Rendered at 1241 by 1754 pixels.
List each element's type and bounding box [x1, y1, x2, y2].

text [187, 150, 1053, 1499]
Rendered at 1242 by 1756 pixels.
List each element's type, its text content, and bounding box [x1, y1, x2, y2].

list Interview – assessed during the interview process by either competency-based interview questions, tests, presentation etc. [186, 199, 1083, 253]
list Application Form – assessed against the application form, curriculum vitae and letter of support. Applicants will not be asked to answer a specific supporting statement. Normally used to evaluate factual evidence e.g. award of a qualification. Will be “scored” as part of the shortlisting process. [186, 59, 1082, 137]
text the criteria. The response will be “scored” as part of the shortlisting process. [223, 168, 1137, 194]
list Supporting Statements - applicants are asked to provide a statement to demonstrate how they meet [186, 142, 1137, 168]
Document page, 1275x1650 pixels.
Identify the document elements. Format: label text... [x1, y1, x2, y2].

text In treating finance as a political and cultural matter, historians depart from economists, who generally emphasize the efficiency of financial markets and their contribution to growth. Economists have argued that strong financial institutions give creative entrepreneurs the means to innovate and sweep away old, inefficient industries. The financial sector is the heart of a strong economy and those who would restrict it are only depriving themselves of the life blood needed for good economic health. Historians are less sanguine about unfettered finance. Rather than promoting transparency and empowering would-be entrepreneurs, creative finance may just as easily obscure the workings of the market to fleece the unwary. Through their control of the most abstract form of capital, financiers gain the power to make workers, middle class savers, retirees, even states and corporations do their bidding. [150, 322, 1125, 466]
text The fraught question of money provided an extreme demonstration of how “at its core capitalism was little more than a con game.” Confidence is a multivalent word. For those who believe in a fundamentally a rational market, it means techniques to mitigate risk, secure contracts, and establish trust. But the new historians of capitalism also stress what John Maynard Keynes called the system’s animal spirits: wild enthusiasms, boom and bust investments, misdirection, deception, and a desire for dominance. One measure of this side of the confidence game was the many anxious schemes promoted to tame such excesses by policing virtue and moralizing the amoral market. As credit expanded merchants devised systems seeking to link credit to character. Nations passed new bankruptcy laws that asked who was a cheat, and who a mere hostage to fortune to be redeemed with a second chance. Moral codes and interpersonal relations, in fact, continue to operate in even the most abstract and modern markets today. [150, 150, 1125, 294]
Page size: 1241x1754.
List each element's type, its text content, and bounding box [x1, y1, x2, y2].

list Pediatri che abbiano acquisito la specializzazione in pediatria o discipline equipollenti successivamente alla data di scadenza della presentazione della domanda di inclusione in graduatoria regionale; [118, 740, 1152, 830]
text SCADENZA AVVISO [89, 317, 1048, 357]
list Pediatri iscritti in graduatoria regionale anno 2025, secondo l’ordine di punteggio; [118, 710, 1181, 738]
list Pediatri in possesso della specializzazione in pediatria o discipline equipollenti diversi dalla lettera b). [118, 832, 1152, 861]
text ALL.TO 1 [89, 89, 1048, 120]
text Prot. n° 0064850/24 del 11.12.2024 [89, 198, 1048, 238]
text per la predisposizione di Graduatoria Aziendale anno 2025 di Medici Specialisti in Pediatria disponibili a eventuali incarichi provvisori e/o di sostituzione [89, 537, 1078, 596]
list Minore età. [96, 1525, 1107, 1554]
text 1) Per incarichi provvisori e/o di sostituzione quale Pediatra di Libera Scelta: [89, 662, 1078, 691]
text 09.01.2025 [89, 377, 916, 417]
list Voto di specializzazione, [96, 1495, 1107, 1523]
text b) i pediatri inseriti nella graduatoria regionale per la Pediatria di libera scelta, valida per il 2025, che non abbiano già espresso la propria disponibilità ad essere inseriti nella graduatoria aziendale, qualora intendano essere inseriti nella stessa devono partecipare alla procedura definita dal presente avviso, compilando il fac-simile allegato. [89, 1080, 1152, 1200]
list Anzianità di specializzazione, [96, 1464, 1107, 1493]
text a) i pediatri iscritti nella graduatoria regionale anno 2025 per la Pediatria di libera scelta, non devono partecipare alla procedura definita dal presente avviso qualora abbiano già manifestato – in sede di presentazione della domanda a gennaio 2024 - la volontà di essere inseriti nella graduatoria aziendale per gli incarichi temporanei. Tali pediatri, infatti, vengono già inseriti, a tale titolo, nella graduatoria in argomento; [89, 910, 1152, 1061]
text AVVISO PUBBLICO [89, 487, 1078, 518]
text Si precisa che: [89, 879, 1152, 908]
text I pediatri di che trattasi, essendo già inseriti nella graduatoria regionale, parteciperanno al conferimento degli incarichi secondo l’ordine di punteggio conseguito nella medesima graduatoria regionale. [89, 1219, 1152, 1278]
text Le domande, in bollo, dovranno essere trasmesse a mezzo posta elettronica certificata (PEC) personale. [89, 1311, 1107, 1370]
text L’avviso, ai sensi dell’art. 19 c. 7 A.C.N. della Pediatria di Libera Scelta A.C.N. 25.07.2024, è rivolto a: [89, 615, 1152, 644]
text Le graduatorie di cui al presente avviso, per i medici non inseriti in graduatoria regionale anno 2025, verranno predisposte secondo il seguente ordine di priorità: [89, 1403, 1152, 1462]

## Exercise
Set every line of the listing down word for word.

## Output for this task
Rendered at 1241 by 1754 pixels.
List each element's type and bounding box [x1, y1, x2, y2].

text [187, 150, 1053, 1499]
Rendered at 1242 by 1756 pixels.
List each element's type, its text content, and bounding box [x1, y1, x2, y2].

list Interview – assessed during the interview process by either competency-based interview questions, tests, presentation etc. [186, 199, 1083, 253]
list Application Form – assessed against the application form, curriculum vitae and letter of support. Applicants will not be asked to answer a specific supporting statement. Normally used to evaluate factual evidence e.g. award of a qualification. Will be “scored” as part of the shortlisting process. [186, 59, 1082, 137]
text the criteria. The response will be “scored” as part of the shortlisting process. [223, 168, 1137, 194]
list Supporting Statements - applicants are asked to provide a statement to demonstrate how they meet [186, 142, 1137, 168]
Document page, 1275x1650 pixels.
Identify the document elements. Format: label text... [x1, y1, x2, y2].

text In treating finance as a political and cultural matter, historians depart from economists, who generally emphasize the efficiency of financial markets and their contribution to growth. Economists have argued that strong financial institutions give creative entrepreneurs the means to innovate and sweep away old, inefficient industries. The financial sector is the heart of a strong economy and those who would restrict it are only depriving themselves of the life blood needed for good economic health. Historians are less sanguine about unfettered finance. Rather than promoting transparency and empowering would-be entrepreneurs, creative finance may just as easily obscure the workings of the market to fleece the unwary. Through their control of the most abstract form of capital, financiers gain the power to make workers, middle class savers, retirees, even states and corporations do their bidding. [150, 322, 1125, 466]
text The fraught question of money provided an extreme demonstration of how “at its core capitalism was little more than a con game.” Confidence is a multivalent word. For those who believe in a fundamentally a rational market, it means techniques to mitigate risk, secure contracts, and establish trust. But the new historians of capitalism also stress what John Maynard Keynes called the system’s animal spirits: wild enthusiasms, boom and bust investments, misdirection, deception, and a desire for dominance. One measure of this side of the confidence game was the many anxious schemes promoted to tame such excesses by policing virtue and moralizing the amoral market. As credit expanded merchants devised systems seeking to link credit to character. Nations passed new bankruptcy laws that asked who was a cheat, and who a mere hostage to fortune to be redeemed with a second chance. Moral codes and interpersonal relations, in fact, continue to operate in even the most abstract and modern markets today. [150, 150, 1125, 294]
Page size: 1241x1754.
List each element's type, its text content, and bounding box [x1, y1, x2, y2].

list Pediatri che abbiano acquisito la specializzazione in pediatria o discipline equipollenti successivamente alla data di scadenza della presentazione della domanda di inclusione in graduatoria regionale; [118, 740, 1152, 830]
text SCADENZA AVVISO [89, 317, 1048, 357]
list Pediatri iscritti in graduatoria regionale anno 2025, secondo l’ordine di punteggio; [118, 710, 1181, 738]
list Pediatri in possesso della specializzazione in pediatria o discipline equipollenti diversi dalla lettera b). [118, 832, 1152, 861]
text ALL.TO 1 [89, 89, 1048, 120]
text Prot. n° 0064850/24 del 11.12.2024 [89, 198, 1048, 238]
text per la predisposizione di Graduatoria Aziendale anno 2025 di Medici Specialisti in Pediatria disponibili a eventuali incarichi provvisori e/o di sostituzione [89, 537, 1078, 596]
list Minore età. [96, 1525, 1107, 1554]
text 1) Per incarichi provvisori e/o di sostituzione quale Pediatra di Libera Scelta: [89, 662, 1078, 691]
text 09.01.2025 [89, 377, 916, 417]
list Voto di specializzazione, [96, 1495, 1107, 1523]
text b) i pediatri inseriti nella graduatoria regionale per la Pediatria di libera scelta, valida per il 2025, che non abbiano già espresso la propria disponibilità ad essere inseriti nella graduatoria aziendale, qualora intendano essere inseriti nella stessa devono partecipare alla procedura definita dal presente avviso, compilando il fac-simile allegato. [89, 1080, 1152, 1200]
list Anzianità di specializzazione, [96, 1464, 1107, 1493]
text a) i pediatri iscritti nella graduatoria regionale anno 2025 per la Pediatria di libera scelta, non devono partecipare alla procedura definita dal presente avviso qualora abbiano già manifestato – in sede di presentazione della domanda a gennaio 2024 - la volontà di essere inseriti nella graduatoria aziendale per gli incarichi temporanei. Tali pediatri, infatti, vengono già inseriti, a tale titolo, nella graduatoria in argomento; [89, 910, 1152, 1061]
text AVVISO PUBBLICO [89, 487, 1078, 518]
text Si precisa che: [89, 879, 1152, 908]
text I pediatri di che trattasi, essendo già inseriti nella graduatoria regionale, parteciperanno al conferimento degli incarichi secondo l’ordine di punteggio conseguito nella medesima graduatoria regionale. [89, 1219, 1152, 1278]
text Le domande, in bollo, dovranno essere trasmesse a mezzo posta elettronica certificata (PEC) personale. [89, 1311, 1107, 1370]
text L’avviso, ai sensi dell’art. 19 c. 7 A.C.N. della Pediatria di Libera Scelta A.C.N. 25.07.2024, è rivolto a: [89, 615, 1152, 644]
text Le graduatorie di cui al presente avviso, per i medici non inseriti in graduatoria regionale anno 2025, verranno predisposte secondo il seguente ordine di priorità: [89, 1403, 1152, 1462]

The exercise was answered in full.